Petit Rouge

The Atrocity Exhibition - JG Ballard (1970)

29/07/2010

TAGS: ballard, nouvelle

L'œuvre la plus expérimentale de Ballard à été entreprise en 1965 et achevée en 1993. On repense en particulier au titre de Joy Division du même nom ou à l'adaptation cinématographique du roman par J.Weiss.

Que peut-on dire rétrospectivement de ce roman présenté comme visionnaire et prophétique ?

En disséquant La foire aux atrocités, on constate assez vite qu'une bonne partie des chapitres sont construits de manière identique. La trame des neuf premiers chapitres tient grosso modo en une ligne : un docteur psychotique (Traven, Tallis, Talbert, ...) tente de rationaliser sa psychose en conjuguant "géométriquement" sa réalité avec des évènements ou des figures marquantes de l'époque (l'assassinat de Kennedy, le suicide de Marilyn Monroe ou les accidents de la route de James Dean et de Jane Mansfield). Ballard permute et combine ces évènements avec ses propres obsessions sur la sexualité, la violence, et décline le personnage central dans « une succession de rôles, parcourant un spectre de possibilités disponibles à chacun dans nos vies intérieures ».

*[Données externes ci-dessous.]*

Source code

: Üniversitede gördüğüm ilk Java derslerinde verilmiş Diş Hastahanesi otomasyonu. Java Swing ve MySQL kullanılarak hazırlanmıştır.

Les derniers chapitres hormis « The Generations of America » décrivent une étude clinique des effets psychosexuels induits par Jacqueline Kennedy, les atrocités de la guerre du Vietnam, les accidents de voiture et Ronald Reagan.

Le style d'écriture est froid, notamment par l'usage de termes médicaux ou psychiatriques qui font de certains paragraphes un rapport médical.

L'aspect expérimental de l'œuvre est déroutant et laisse le lecteur perplexe quant aux motivations de Ballard. Il est souvent difficile de démêler les commentaires de société et l'étalage des obsessions personnelles de l'auteur.

Au-delà de ce roman en particulier, on peut se demander si le but d'une œuvre abstraite n'est pas tout simplement de laisser le lecteur dans un état de perplexité, de le laisser mariner dans son coin pendant qu'il remet en cause ses capacités élémentaires de lecture et de compréhension. Imaginons un instant l'auteur jubilant, qui vend de l'obfuscation, de la complexité et du vide au public sous couvert d'intelligence conceptuelle.

L'auteur laisse donc au lecteur le soin de réfléchir et de remplir lui-même les zones d'ombres du roman, lui déléguant ainsi une partie du travail de recherche. Avec ce roman, JG Ballard fait grand usage de ce concept moderne d'interactivité. Ce livre suscite plus d'interrogations que de réflexions. Une fois le brouillard dissipé, que reste-t-il en substance ?

Ce livre parvient néanmoins à tenir le lecteur dans un état de curiosité qui le pousse à continuer la lecture, dans l'espoir qu'une explication, qu'un éclaircissement ou qu'un dénouement final apporte une clé de compréhension ou permette de donner une cohérence à l'ensemble. Puisqu'il s'agit de descriptions de la réalité vécue d'un psychotique, une explication rationnelle apparaît rapidement inenvisageable. On trouvera parmi les annotations de JG Ballard quelques rares clés de compréhension du roman.

Quelques éclats de génie conceptuels se dégagent malgré tout en cours de lecture. La IIIe guerre mondiale qui a lieu dans nos têtes, le traumatisme et le changement comportemental induit par la médiatisation massive d'évènements marquants, notre fascination pour le sexe, la violence et la bizarrerie.

Si ces thèmes sont pertinents voire visionnaires pour l'époque, on peut parfois douter de la pertinence du style et de la construction narrative de Ballard. La surabondance de phrases absurdes mêlant géométrie, terme psychiatriques ou médicaux et figures pop apparaît parfois trop artificielle. Certains paragraphes (condensed novels) sont souvent superflus. Alors que Ballard arrive parfois à cristalliser brillamment un concept en une phrase unique.